Her iki ülkenin ASEAN üyesi olduğu dikkate alındığında, bu kararın ASEAN
içerisinde Çin dolayımında yeni bir güç ekseninin ortaya çıkabileceğini akla
getiriyor. Çin söz konusu olduğunda ‘tarafızlıklarını’ ortaya koyan ASEAN
üyelerinden bazılarının çekincesinin temelinde Çin’le olan ticari ve ekonomik
işbirlikleri yatıyor. Bunların başında da Malezya geliyor. Son beş yıldır
Malezya’nın dış ticaretinde en büyük payı Çin alırken, Çin’in ASEAN üye
ülkeleri arasında en çok ticari ilişkisi de Malezya ile gerçekleşiyor. Tabii
Malezya’ya vurgu bununla sınırlı değil. Asıl önemli olan, Malezya’nın 1 Ocak
2015’den itibaren ASEAN dönem başkanlığını üstlenecek olmasından kaynaklanan
bir hassasiyet de söz konusu.
Kimi gözlemciler, Çin’le ticari ilişkileri görece sınırlı olan
Filipinler’in çıkışını doğal karşılıyor. Bir diğer nokta ise ABD’nin
Filipinlerin yanında olması, Başkan Aquion yönetiminin elini güçlendiren bir
unsur olarak telâkki ediliyor. Ancak Vietnam Başbakanı’nın Çin’e karşı çeşitli
savunma seçeneklerini hayata geçirecekleri ifadesi, önemli Çin yatırımlarına ve
ticaretine konu olan Vietnam’ın farklı bağlamda değerlendirmeyi gerektiriyor.

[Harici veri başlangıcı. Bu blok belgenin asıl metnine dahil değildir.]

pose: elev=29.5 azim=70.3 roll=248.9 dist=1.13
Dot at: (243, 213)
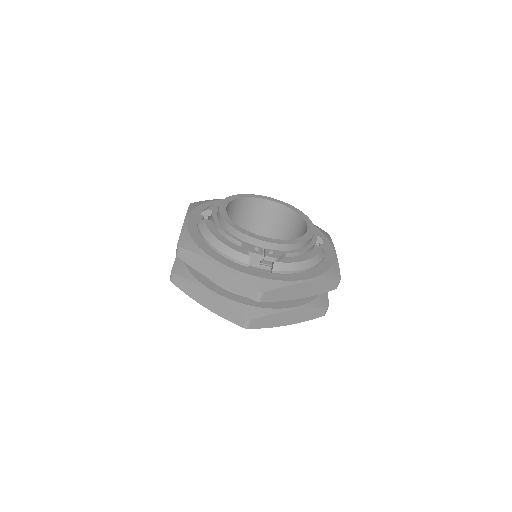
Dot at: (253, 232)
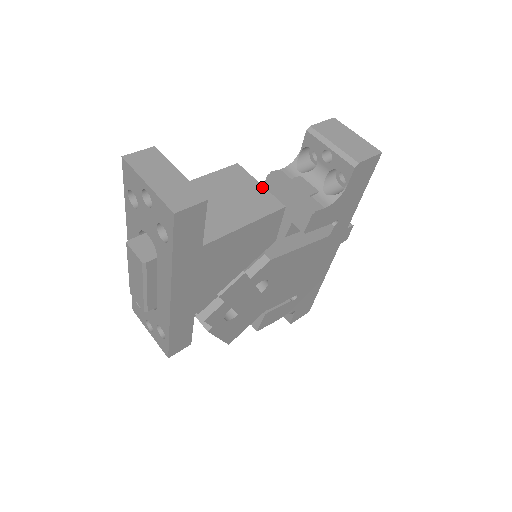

Kaldı ki, Vietnam’ın Filipinler gibi yanı başında ordusuyla hazır ve nazır bir
ABD bulunmuyor. Vietnam’ın konumunu farklı kılan bir diğer husus ise, ülkede resmi
makamlardan gelen tepkilerden ziyade, kamuoyunda kayda değer bir tepkinin
oluşması Çin yatırımlarını hedef alan bir tür ayaklanmaya dönüştü. Aslında
Çin’e karşı gerçekleştirilen benzer gösterilere daha önce Manila’da da tanık
olunmuştu. Ne var ki, Çin kökenli şirketlerin mal varlıklarına ve de Çinli
işçilere yönelik böylesine bir tepki ilk defa gündeme geliyor. Bu anlamda,
Çin’in son teşebbüsünün, söz konusu bu iki ülkede sadece resmi makamlardan
gelen tepkilerle sınırlı olmaması, Çin tehditlerine karşı ASEAN içerisinde ses
getiren sivil bir yapının oluşumu açısından dikkate alınmalı.
Vietnam’ın Filipinler’in izinden giderek BM’ye başvurması, Çin’e karşı bir
yaptırım getirmeyecek. Çünkü BM’nin Deniz Yasası’nın herhangi bir zorlayıcı
yanı bulunmuyor. Ancak BM gibi küresel temsil makamındaki bir kuruma taşınacak
tartışmaların, özellikle ASEAN ve Çin’e şu veya bu şekilde rakip ülkeler
nezdinde kabul görmesi Çin üzerinde bir baskı unsuru olacaktır. Bu durum, bir
süredir gündeme getirilen ‘Eylem Kuralları’ konusunda Çin’i masaya çekmeyi de
sağlayacaktır. Zaten bu konuda çalışmalar yürüttüğünü gözlemlediğimiz bölgedeki
bazı sivil toplum örgütlerinin de işini kolaylaştıracak. Bugüne kadar Güney Çin
Denizi’nde Çin’in hak iddiası ve akainde fiili tasarruflarının önüne
geçilememesinde ASEAN içerisinde siyasi iradenin hasıl olmamasının katkısı
büyük. Bu bağlamda Filipinler ve Vietnam’ın girişimlerinin ASEAN içerisinde
siyasi duruş tesisinde tetikleyici olacağını düşünebiliriz.